(Source texts of formatted documents)
= Beginning of Section =

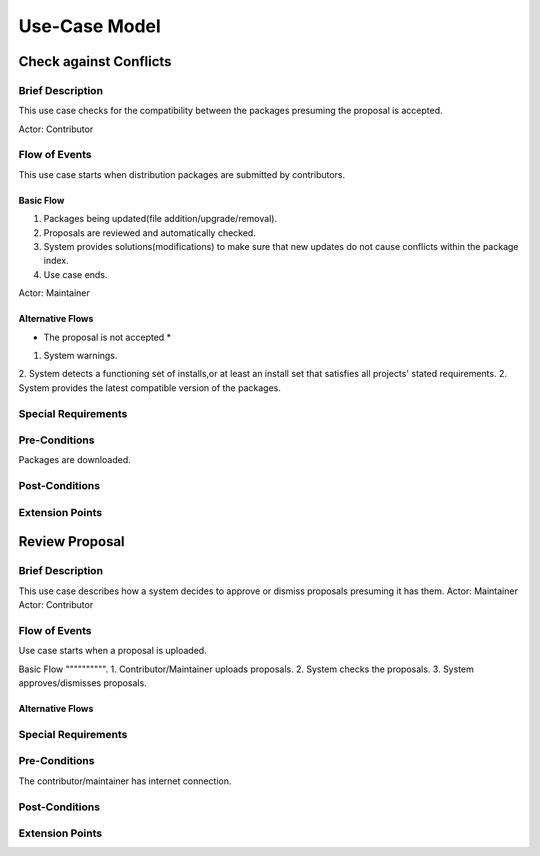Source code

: Use-Case Model
==============

.. uml::

   actor User
   actor Contributor
   actor Maintainer
   actor "Distributed File System" as IPFS

   usecase Download
   usecase Query

   usecase Register
   usecase Login
   usecase "Vote for New Maintainers" as Vote

   usecase "Propose Package Update" as Propose
   usecase "Check against Conflicts" as Check
   usecase "Review Proposal" as Review
   usecase Update

   User --> Query
   User --> Download
   Download --> IPFS

   Maintainer --> Vote
   Vote ..> Login : <<include>>

   Maintainer --|> Contributor
   Contributor --> Register

   Contributor --> Propose
   Propose ..> Login : <<include>>
   Propose ..> Check : <<include>>

   Maintainer --> Review
   Review ..> Login : <<include>>

   Update ..> Review : <<extend>>
   Update ..> Check : <<include>>
   Update --> IPFS

Check against Conflicts
-----------------------

Brief Description
^^^^^^^^^^^^^^^^^
This use case checks for the compatibility between the packages presuming the proposal is accepted.

Actor: Contributor

Flow of Events
^^^^^^^^^^^^^^
This use case starts when distribution packages are submitted by contributors.

Basic Flow
""""""""""
1. Packages being updated(file addition/upgrade/removal).
2. Proposals are reviewed and automatically checked.
3. System provides solutions(modifications) to make sure that new updates do not cause conflicts within the package index.
4. Use case ends.

Actor: Maintainer 

Alternative Flows
"""""""""""""""""
* The proposal is not accepted *
1. System warnings.
2. System detects a functioning set of installs,or at least an install set that satisfies all projects' stated requirements.
2. System provides the latest compatible version of the packages.  

Special Requirements
^^^^^^^^^^^^^^^^^^^^

Pre-Conditions
^^^^^^^^^^^^^^
Packages are downloaded.

Post-Conditions
^^^^^^^^^^^^^^^

Extension Points
^^^^^^^^^^^^^^^^

Review Proposal
---------------

Brief Description
^^^^^^^^^^^^^^^^^
This use case describes how a system decides to approve or dismiss proposals presuming it has them.
Actor: Maintainer
Actor: Contributor

Flow of Events
^^^^^^^^^^^^^^
Use case starts when a proposal is uploaded.

Basic Flow
"""""""""".
1. Contributor/Maintainer uploads proposals.
2. System checks the proposals.
3. System approves/dismisses proposals.

Alternative Flows
"""""""""""""""""

Special Requirements
^^^^^^^^^^^^^^^^^^^^

Pre-Conditions
^^^^^^^^^^^^^^
The contributor/maintainer has internet connection.

Post-Conditions
^^^^^^^^^^^^^^^

Extension Points
^^^^^^^^^^^^^^^^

= End of Section =

Exercise: Retype the records in full, exactly as given, and omit the pictures.

Result of the exercise:
Source code

: Use-Case Model
==============

.. uml::

   actor User
   actor Contributor
   actor Maintainer
   actor "Distributed File System" as IPFS

   usecase Download
   usecase Query

   usecase Register
   usecase Login
   usecase "Vote for New Maintainers" as Vote

   usecase "Propose Package Update" as Propose
   usecase "Check against Conflicts" as Check
   usecase "Review Proposal" as Review
   usecase Update

   User --> Query
   User --> Download
   Download --> IPFS

   Maintainer --> Vote
   Vote ..> Login : <<include>>

   Maintainer --|> Contributor
   Contributor --> Register

   Contributor --> Propose
   Propose ..> Login : <<include>>
   Propose ..> Check : <<include>>

   Maintainer --> Review
   Review ..> Login : <<include>>

   Update ..> Review : <<extend>>
   Update ..> Check : <<include>>
   Update --> IPFS

Check against Conflicts
-----------------------

Brief Description
^^^^^^^^^^^^^^^^^
This use case checks for the compatibility between the packages presuming the proposal is accepted.

Actor: Contributor

Flow of Events
^^^^^^^^^^^^^^
This use case starts when distribution packages are submitted by contributors.

Basic Flow
""""""""""
1. Packages being updated(file addition/upgrade/removal).
2. Proposals are reviewed and automatically checked.
3. System provides solutions(modifications) to make sure that new updates do not cause conflicts within the package index.
4. Use case ends.

Actor: Maintainer 

Alternative Flows
"""""""""""""""""
* The proposal is not accepted *
1. System warnings.
2. System detects a functioning set of installs,or at least an install set that satisfies all projects' stated requirements.
2. System provides the latest compatible version of the packages.  

Special Requirements
^^^^^^^^^^^^^^^^^^^^

Pre-Conditions
^^^^^^^^^^^^^^
Packages are downloaded.

Post-Conditions
^^^^^^^^^^^^^^^

Extension Points
^^^^^^^^^^^^^^^^

Review Proposal
---------------

Brief Description
^^^^^^^^^^^^^^^^^
This use case describes how a system decides to approve or dismiss proposals presuming it has them.
Actor: Maintainer
Actor: Contributor

Flow of Events
^^^^^^^^^^^^^^
Use case starts when a proposal is uploaded.

Basic Flow
"""""""""".
1. Contributor/Maintainer uploads proposals.
2. System checks the proposals.
3. System approves/dismisses proposals.

Alternative Flows
"""""""""""""""""

Special Requirements
^^^^^^^^^^^^^^^^^^^^

Pre-Conditions
^^^^^^^^^^^^^^
The contributor/maintainer has internet connection.

Post-Conditions
^^^^^^^^^^^^^^^

Extension Points
^^^^^^^^^^^^^^^^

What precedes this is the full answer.